Bounded-input bounded-output stability implies asymptotic stability for 1. Completely controllable system 2. Completely observable system 3. Uncontrollable system 4. Unobservable system Which of the above statements are correct?
Bounded-input bounded-output stability implies asymptotic stability for 1. Completely controllable system 2. Completely observable system 3. Uncontrollable system 4. Unobservable system Which of the above statements are correct? Correct Answer 1 and 2 only
BIBO stability: A linear system is said to be BIBO stable if the output is bounded for an arbitrary bounded input.
Asymptotic stability: It is the same as BIBO stability, except pole-zero cancellation should not be there.
If a system is asymptotic stable, then the system is BIBO stable but not vice versa.
Asymptotic stability → BIBO stability
BIBO stability + no pole-zero cancellation → Asymptotic stability
To have no pole-zero cancellation, the state space representation is minimal, i.e. both controllable and observable.
BIBO stability + controllable and observable system → Asymptotic stability
Therefore, bounded-input bounded-output stability implies asymptotic stability for a completely controllable and observable system.
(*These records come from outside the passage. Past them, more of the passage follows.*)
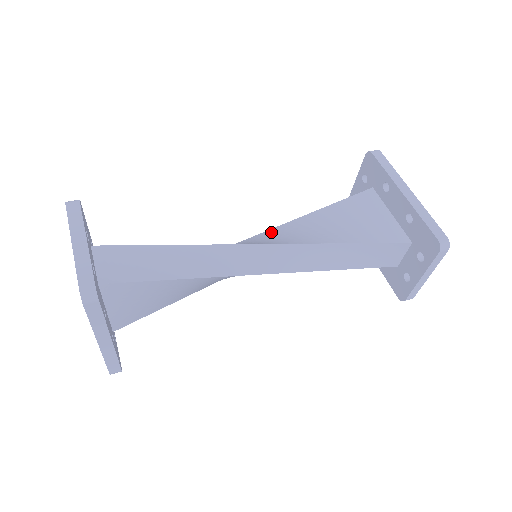
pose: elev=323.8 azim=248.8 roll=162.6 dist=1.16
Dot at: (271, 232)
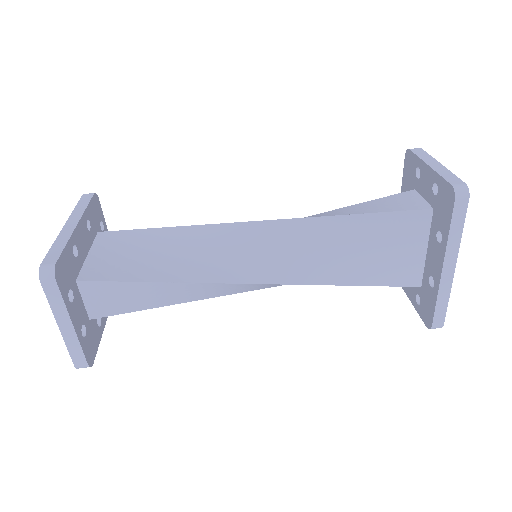
Dot at: (283, 230)
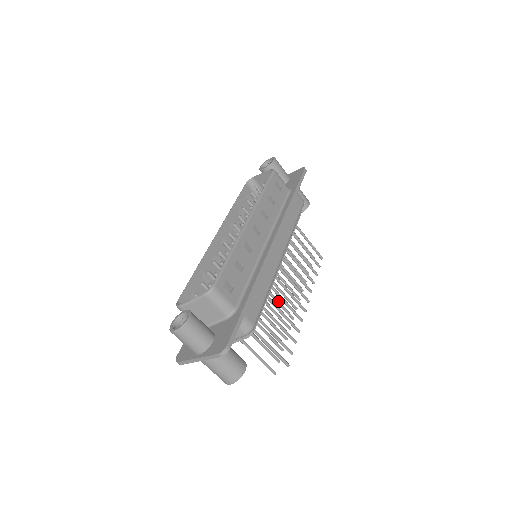
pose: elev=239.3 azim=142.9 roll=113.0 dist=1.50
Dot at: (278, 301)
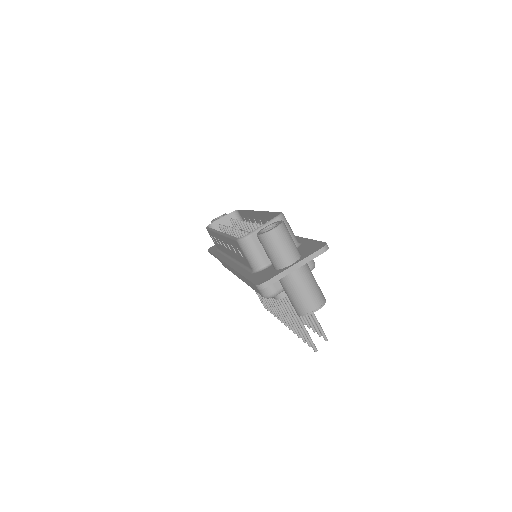
Dot at: occluded
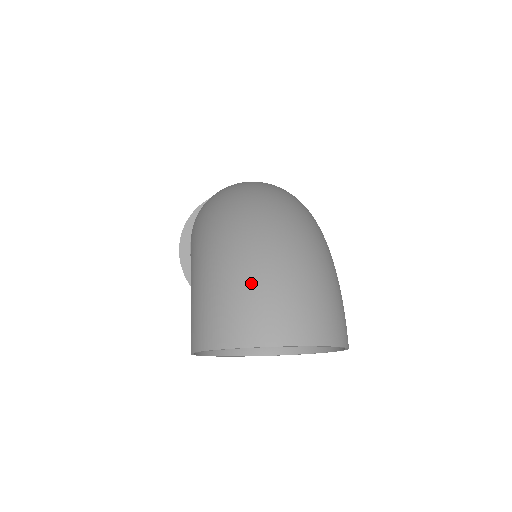
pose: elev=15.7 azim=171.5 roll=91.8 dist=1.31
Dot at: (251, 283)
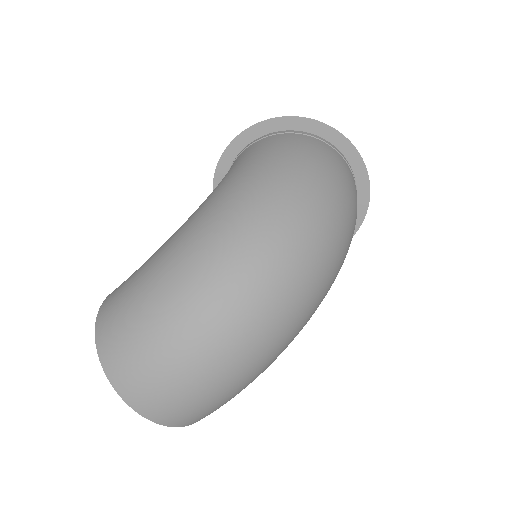
Dot at: (159, 355)
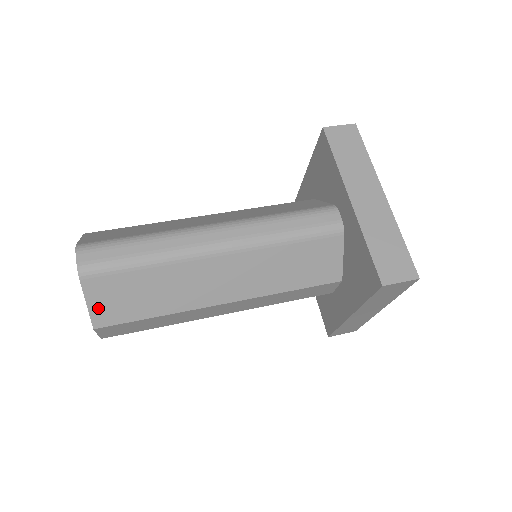
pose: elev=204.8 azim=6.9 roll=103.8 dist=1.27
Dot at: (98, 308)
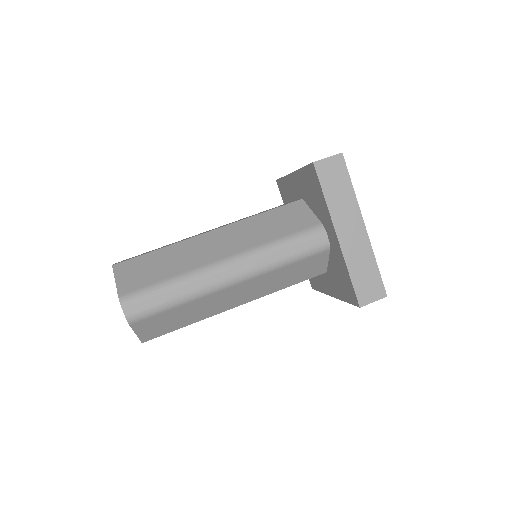
Dot at: (144, 333)
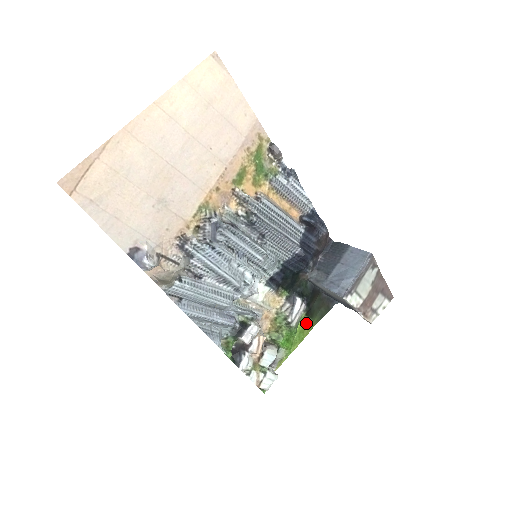
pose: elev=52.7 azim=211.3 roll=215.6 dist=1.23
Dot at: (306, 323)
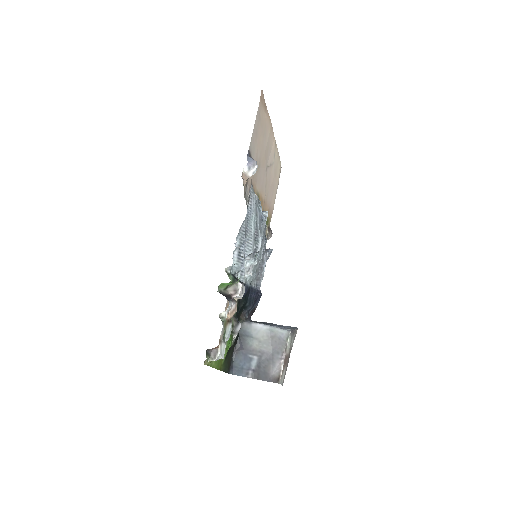
Dot at: occluded
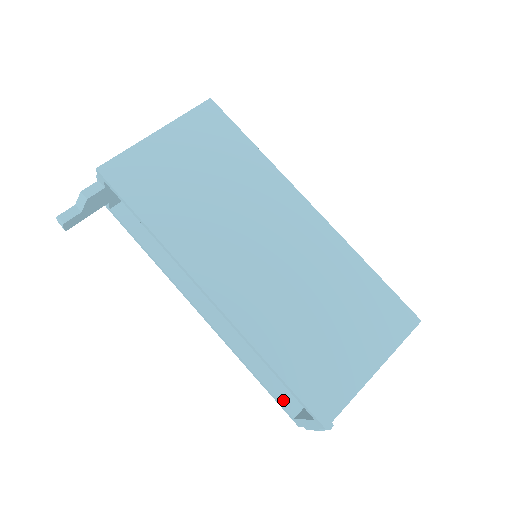
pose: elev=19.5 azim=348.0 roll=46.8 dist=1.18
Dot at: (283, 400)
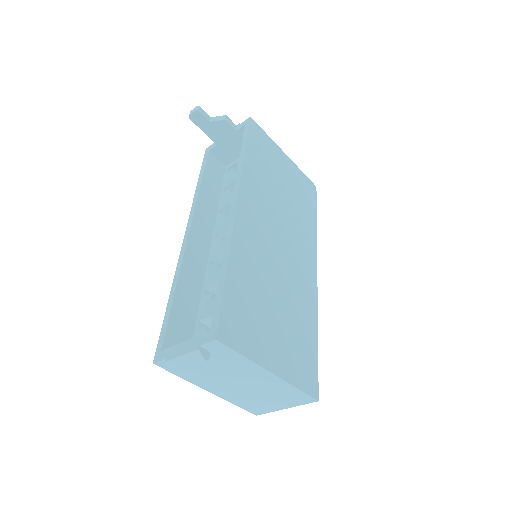
Dot at: (169, 333)
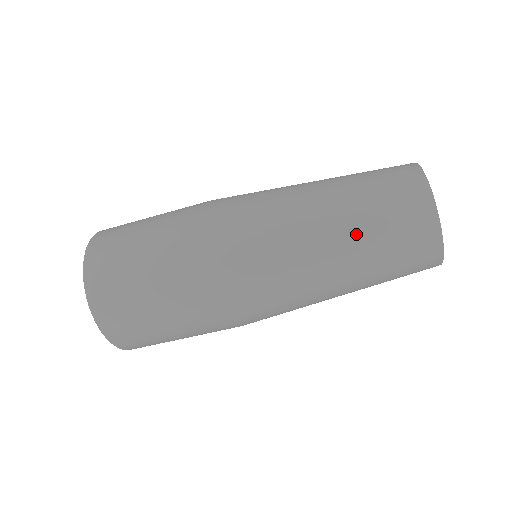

This also implies that a marginally stable system with minimal realization is not BIBO stable.
Important Points:
Controllability:
- The concept of controllability of a system which is related to the transfer of any initial state of the system to any other desired state, in a finite length of time by application of proper inputs.
- A system is said to completely state controllable if it is possible to transfer the system state from any initial state x(t0) to any other desired state X(tf) in a specified time interval (tf) by a control vector u(t).
- A system is said to completely output controllable if it is possible to construct an unconstrained input vector u(t) which will transfer any given initial output y(t0) to any final output Y(tf) in a finite time interval t0 ≤ t ≤ tf.
Observability:
- The observability is related to the problem of determining the system state by measuring the output for a finite length of time.
- A system is said to be completely observable if every state X(t0) can be completely identified by measurements of the outputs Y(t) over a finite time interval.
- If the system is not completely observable means that few of its state variables are not practically measurable and are shielded from the observation.